Tugas singkat:
Tulis ulang seluruh baris data di bawah ini sebagai daftar bernomor tanpa baris kosong. Jangan sertakan gambar dalam jawaban.

Data yang diberikan:
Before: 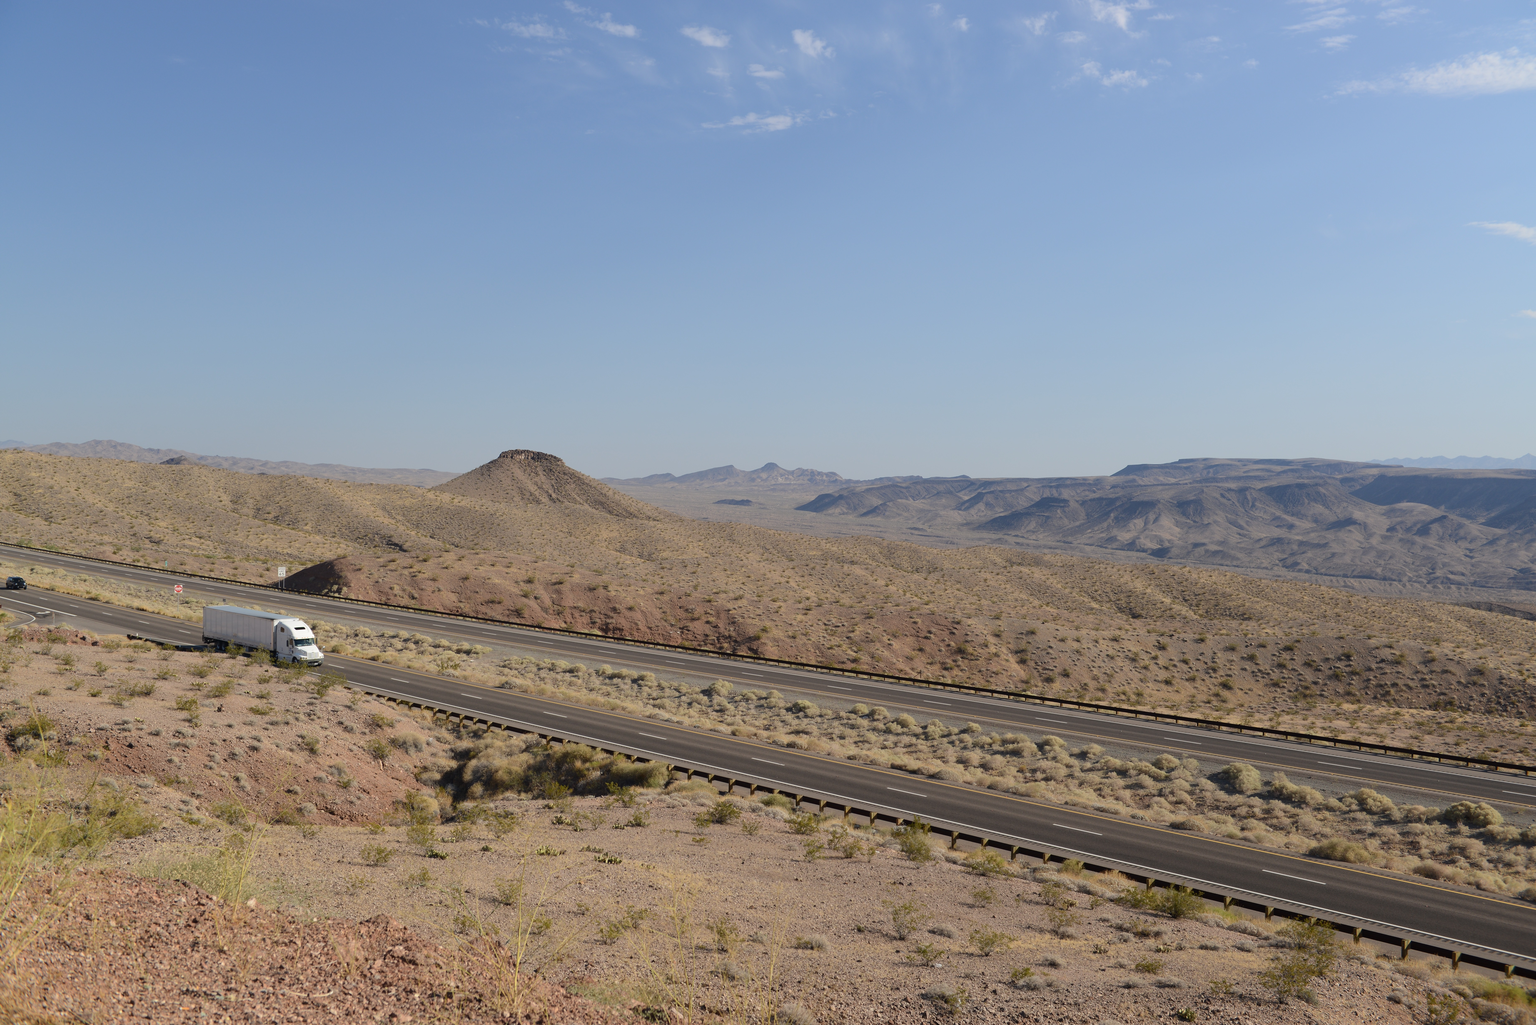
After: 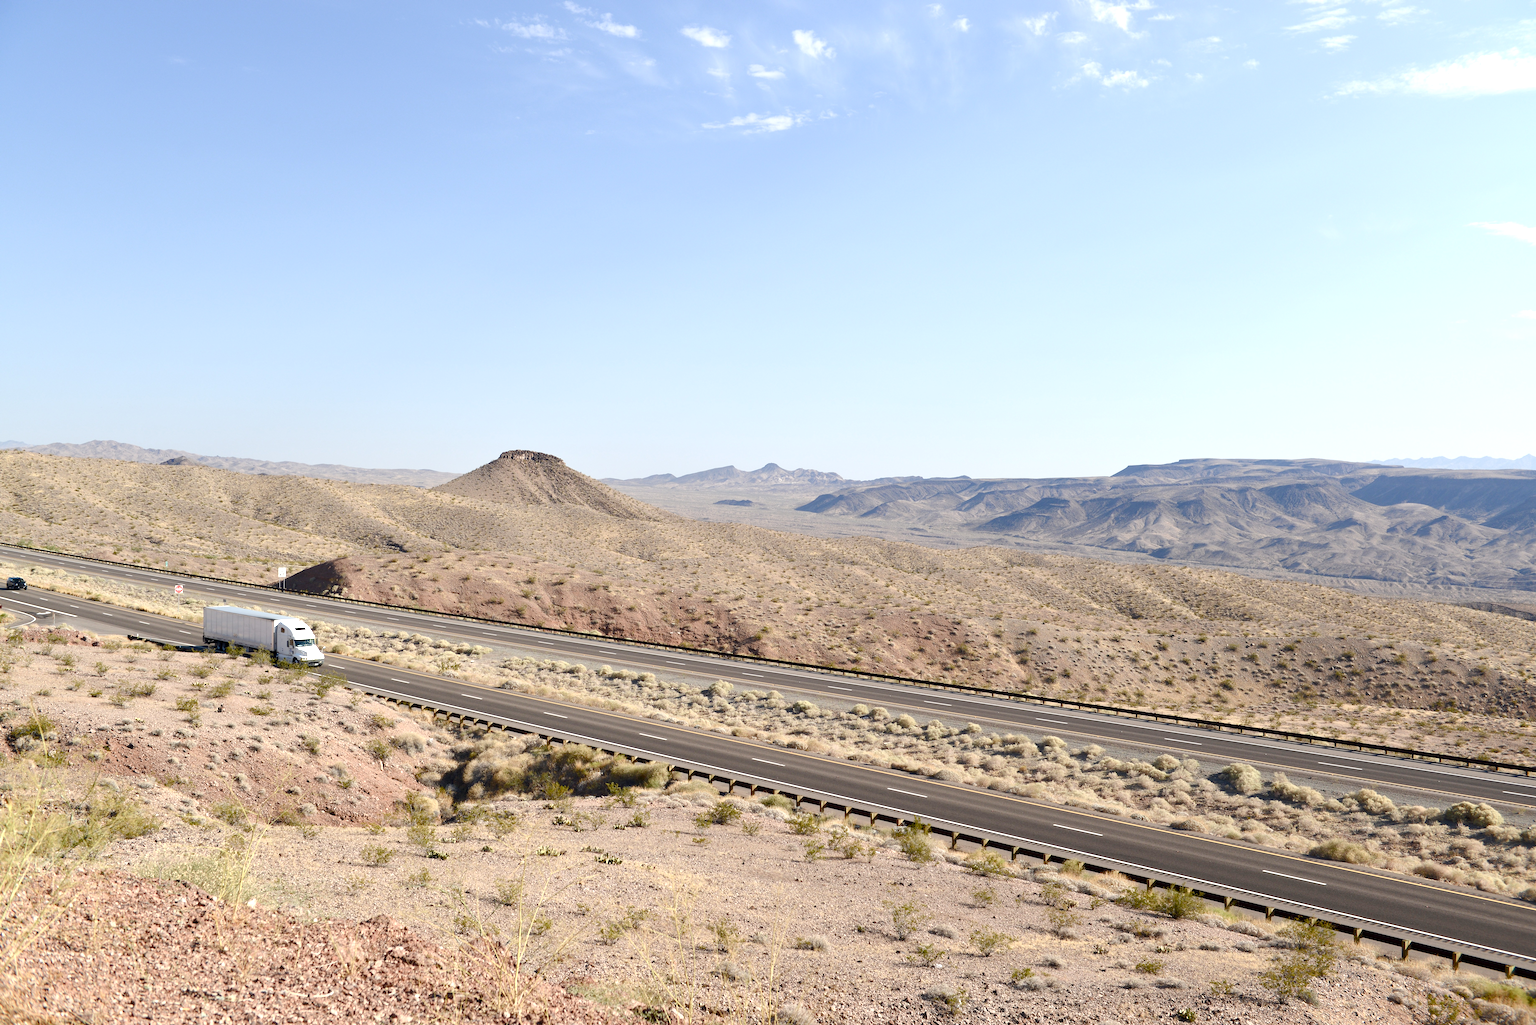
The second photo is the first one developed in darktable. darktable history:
tone equalizer: edges refinement/feathering 500, mask exposure compensation -1.57 EV, preserve details no
exposure: exposure 1 EV, compensate highlight preservation false
color balance rgb: perceptual saturation grading › global saturation 20%, perceptual saturation grading › highlights -49.173%, perceptual saturation grading › shadows 24.79%
contrast equalizer: octaves 7, y [[0.528 ×6], [0.514 ×6], [0.362 ×6], [0 ×6], [0 ×6]]
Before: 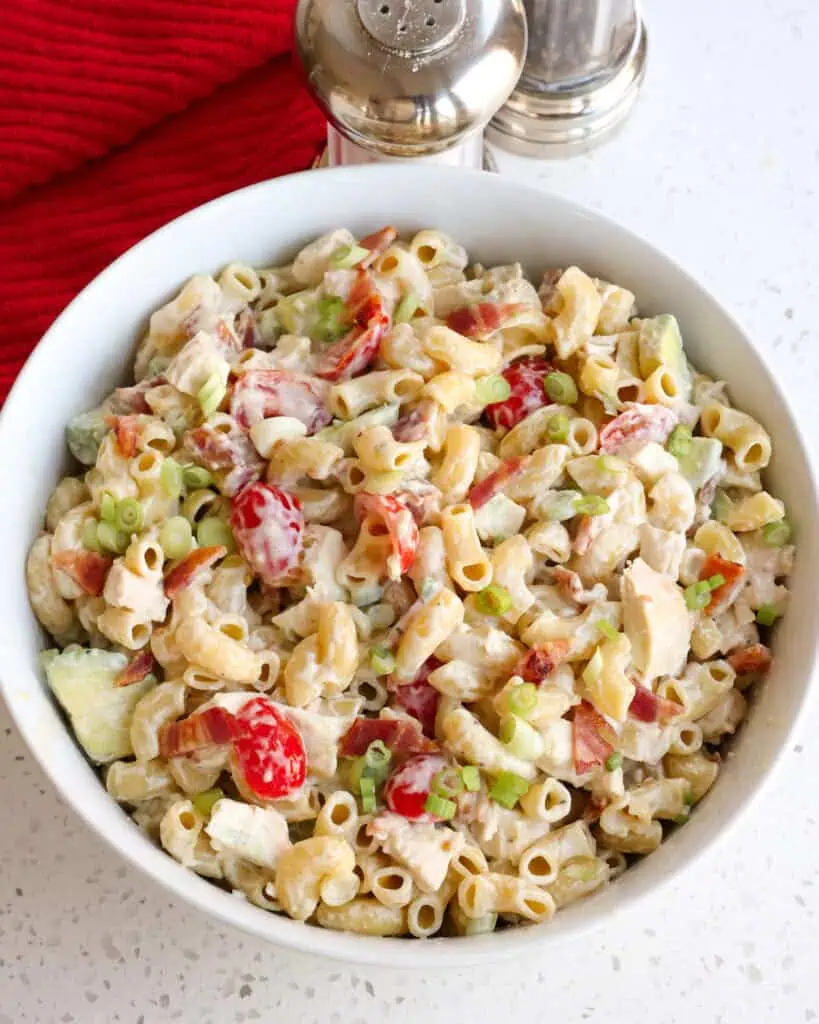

Hasil latihan ini:
1. Before: 
2. After: 
3. The second photo is the first one developed in darktable. darktable history:
4. tone equalizer: edges refinement/feathering 500, mask exposure compensation -1.57 EV, preserve details no
5. exposure: exposure 1 EV, compensate highlight preservation false
6. color balance rgb: perceptual saturation grading › global saturation 20%, perceptual saturation grading › highlights -49.173%, perceptual saturation grading › shadows 24.79%
7. contrast equalizer: octaves 7, y [[0.528 ×6], [0.514 ×6], [0.362 ×6], [0 ×6], [0 ×6]]
8. Before: 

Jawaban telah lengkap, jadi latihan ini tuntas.